--- Quoted passage ---
The rights of the shares of Common Stock and other equity securities of the
Company shall be
subject to the preferences and relative rights of the Series G Preferred
Shares.  In the event of the merger or consolidation of the Company
with or into another corporation, the Series G Preferred Shares shall maintain
their relative powers, designations and preferences provided for herein and no
merger shall result which is inconsistent therewith.

    
      
         

      

      
        10

        
          

        

      

      
         

      

    

    (8)           Vote to Change the Terms of
or Issue Series G Preferred Shares.  The affirmative vote at a
meeting duly called for such purpose or the written consent without a meeting of
the holders of not less than a majority of the Series G Preferred Shares then
outstanding shall be required for any change to this Certificate of Designations
or the Company’s Articles of Incorporation which would amend, alter, change or
repeal any of the powers, designations, preferences and rights of the Series G
Preferred Shares, whether by merger, consolidation or otherwise.

     

    (9)           Lost or Stolen
Certificates.  Upon receipt by the Company of evidence
reasonably satisfactory to the Company of the loss, theft, destruction or
mutilation of any Preferred Stock Certificates representing the Series G
Preferred Shares, and, in the case of loss, theft or destruction, of an
indemnification undertaking by the holder to the Company in customary form and,
in the case of mutilation, upon surrender and cancellation of the Preferred
Stock Certificate(s), the Company shall execute and deliver new preferred stock
certificate (s) of like tenor and date; provided, however, the Company shall not
be obligated to re-issue preferred stock certificates if the holder
contemporaneously requests the Company to convert such Series G Preferred Shares
into Common Stock.

     

    (10)        Remedies
Characterizations.  The remedies provided in this Certificate
of Designations shall be cumulative and in addition to all other remedies
available under this Certificate of Designations, at law or in equity (including
a decree of specific performance and/or other injunctive relief). No remedy
contained herein shall be deemed a waiver of compliance with the provisions
giving rise to such remedy. Nothing herein shall limit a holder’s right to
pursue actual damages for any failure by the Company to comply with the terms of
this Certificate of Designations. The Company covenants to each holder of Series
G Preferred Shares that there shall be no characterization concerning this
instrument other than as expressly provided herein. Amounts set forth or
provided for herein with respect to payments, conversion and the like (and the
computation thereof) shall be the amounts to be received by the holder thereof
and shall not, except as expressly provided herein, be subject to any other
obligation of the Company (or the performance thereof). The Company acknowledges
that a breach by it of its obligations hereunder will cause irreparable harm to
the holders of the Series G Preferred Shares and that the remedy at law for any
such breach may be inadequate. The Company therefore agrees that, in the event
of any such breach or threatened breach, the holders of the Series G Preferred
Shares shall be entitled, in addition to all other available remedies, to an
injunction restraining any breach, without the necessity of showing economic
loss and without any bond or other security being required.

--- Given data ---

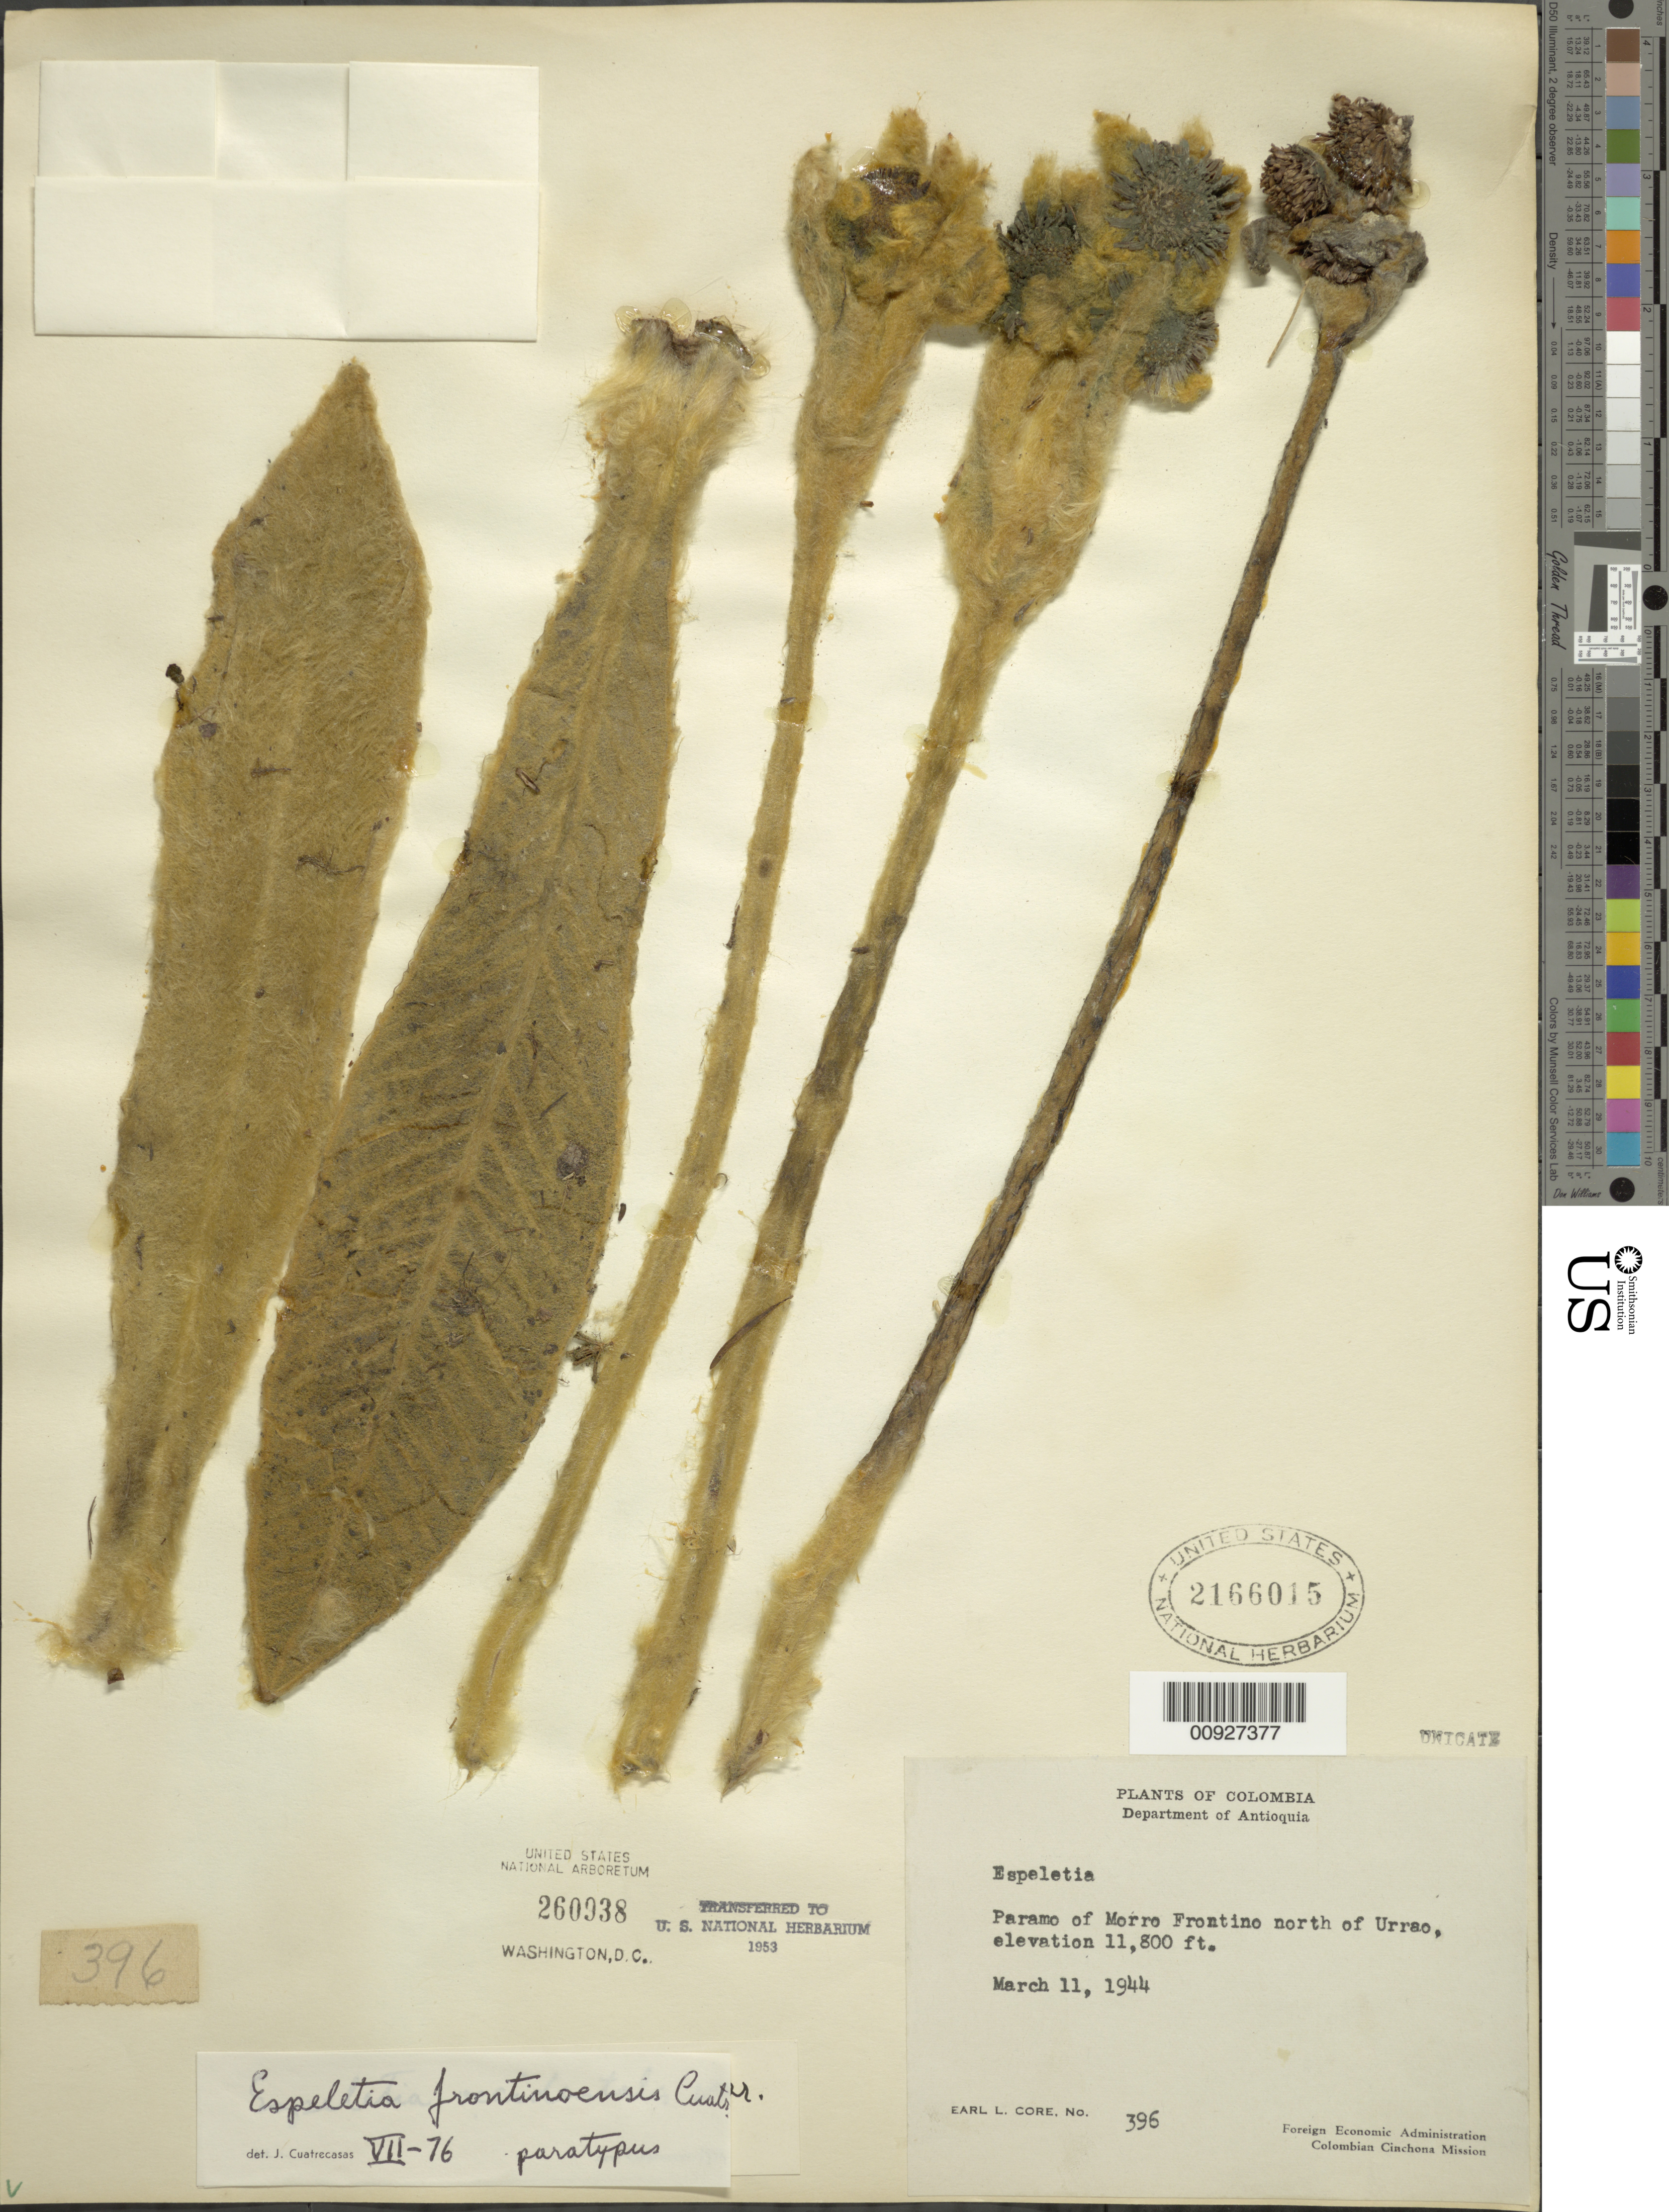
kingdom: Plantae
---
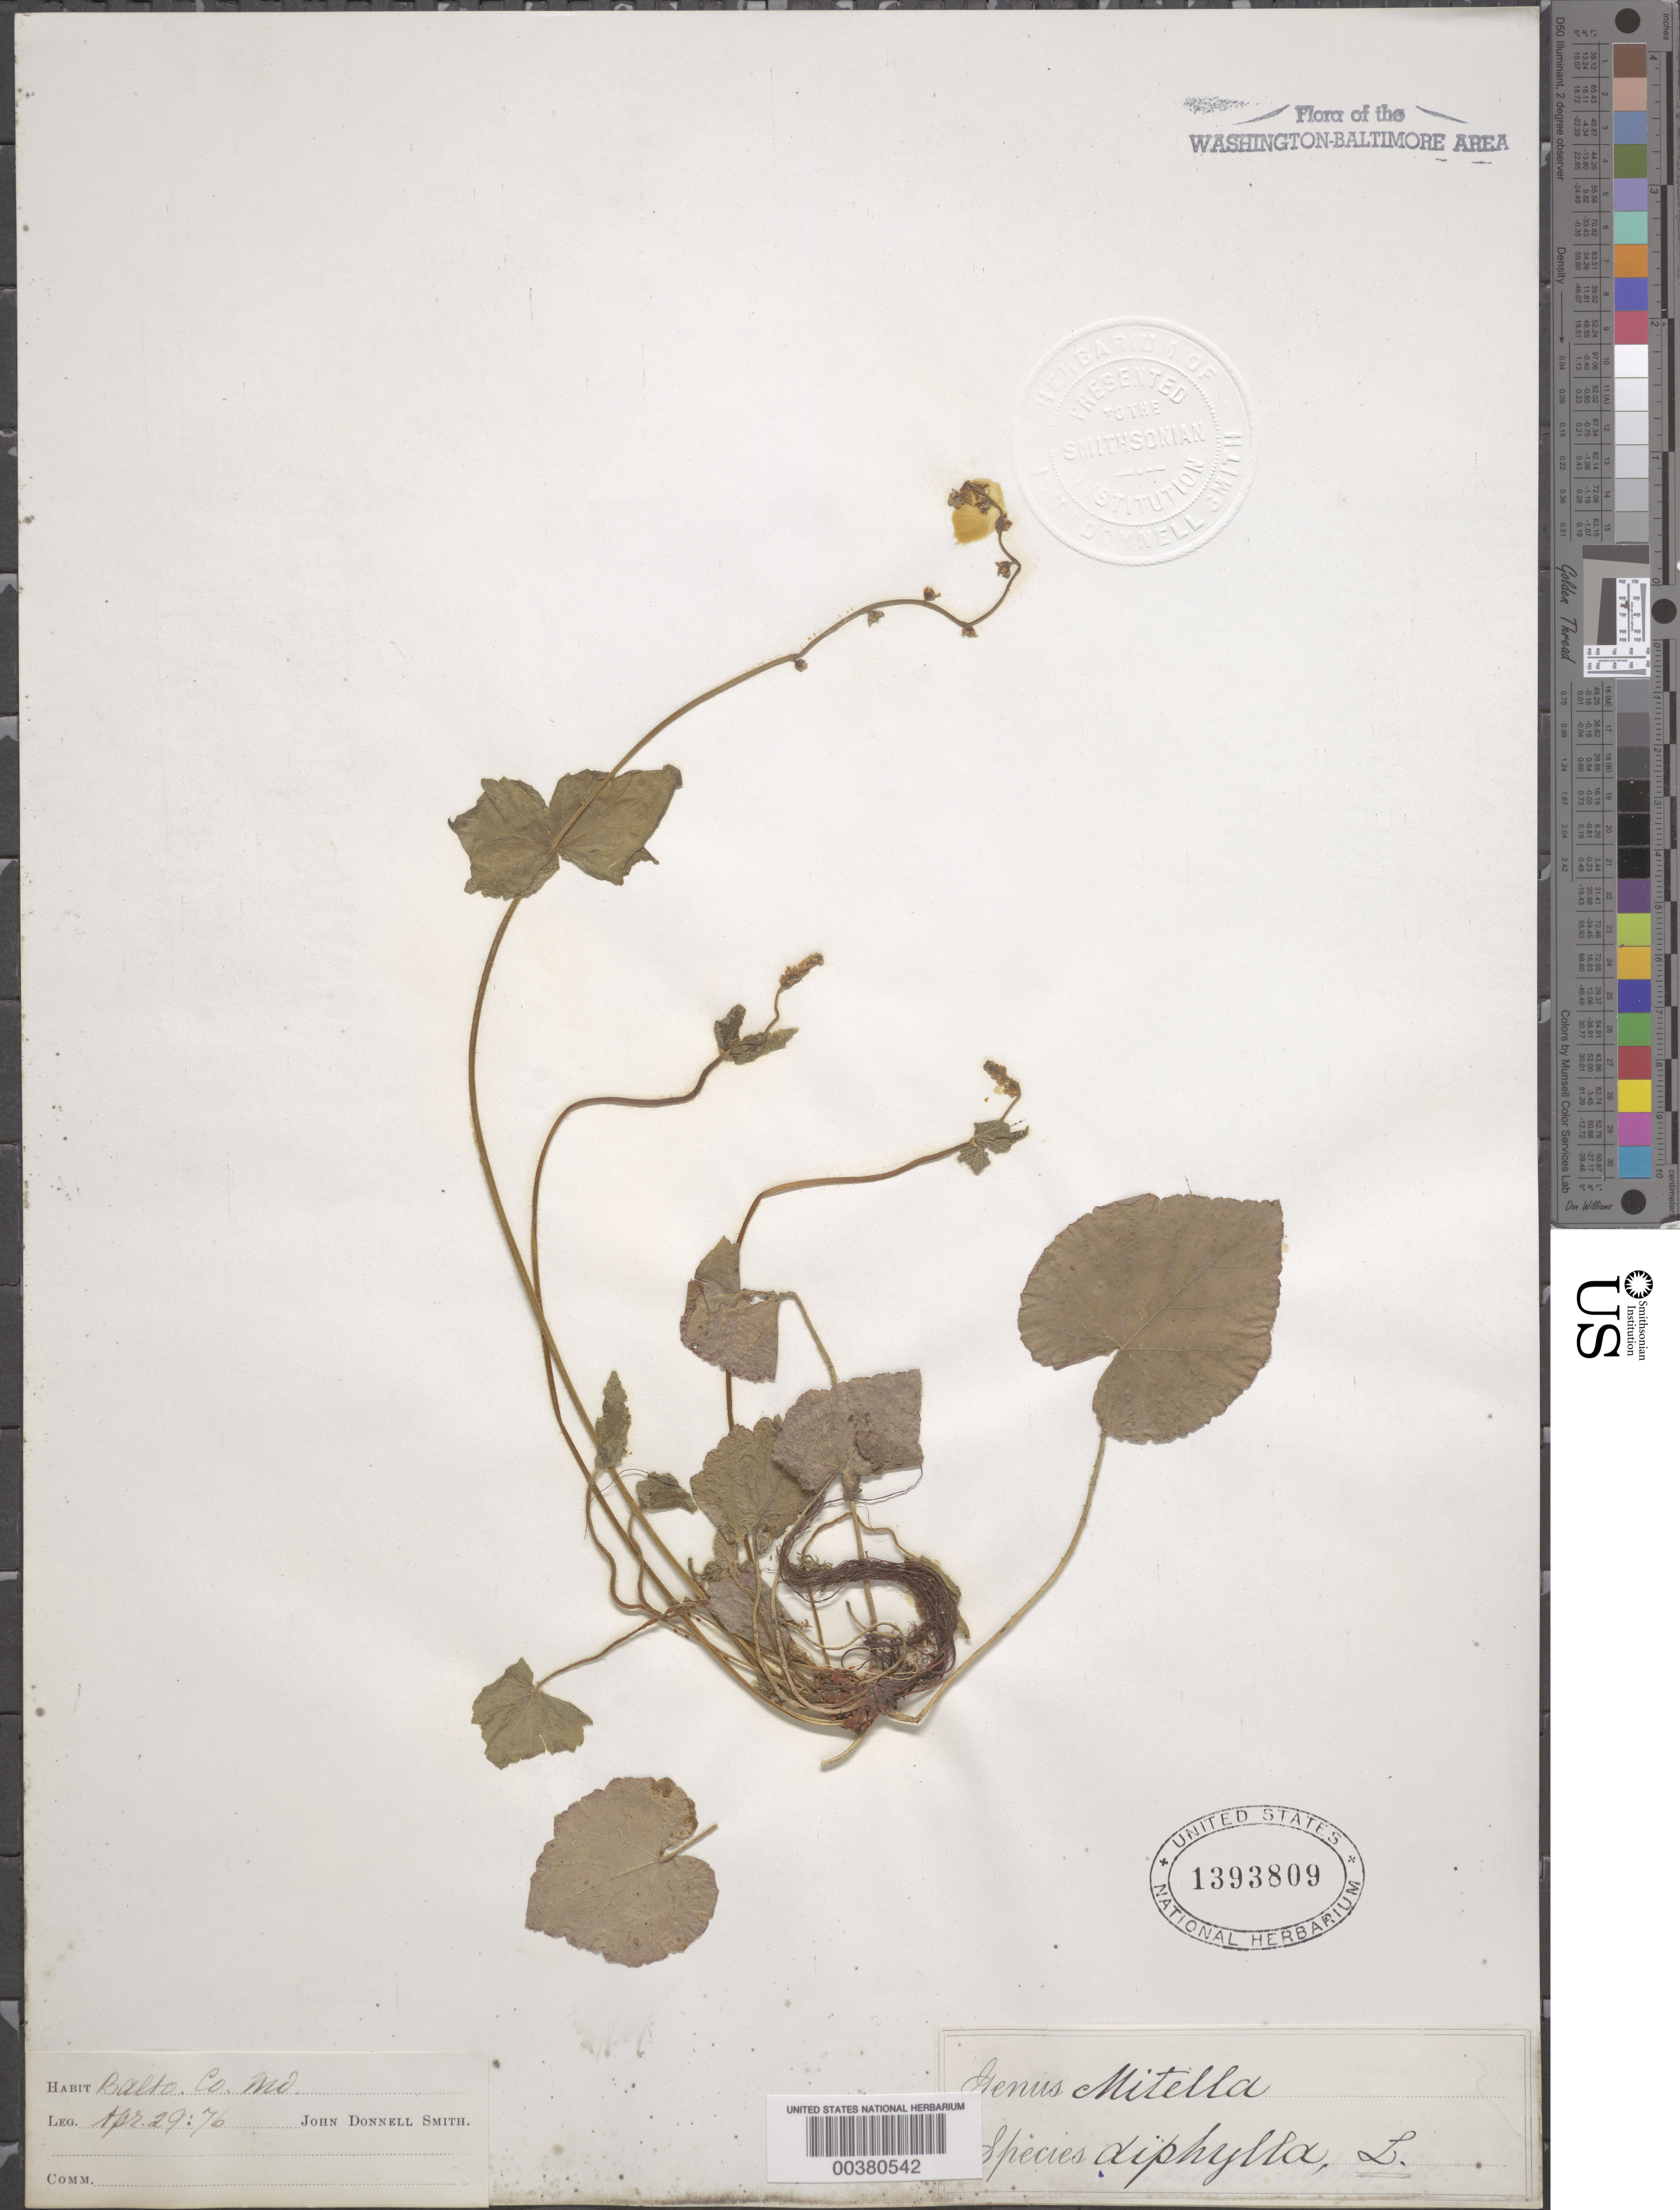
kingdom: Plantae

--- Directions ---
1. In the Series G Preferred Shares text, transcribe the part that opens with the words containing "The rights of" and closes with "is inconsistent therewith.".
2. Using the Series G Preferred Shares text, name every kind of harm to a Preferred Stock Certificate that the "Lost or Stolen Certificates" section gives as grounds for the Company to issue a new one.

--- Answers for this exercise ---
1.
The rights of the shares of Common Stock and other equity securities of the
Company shall be
subject to the preferences and relative rights of the Series G Preferred
Shares.  In the event of the merger or consolidation of the Company
with or into another corporation, the Series G Preferred Shares shall maintain
their relative powers, designations and preferences provided for herein and no
merger shall result which is inconsistent therewith.

2. Loss, theft, destruction, mutilation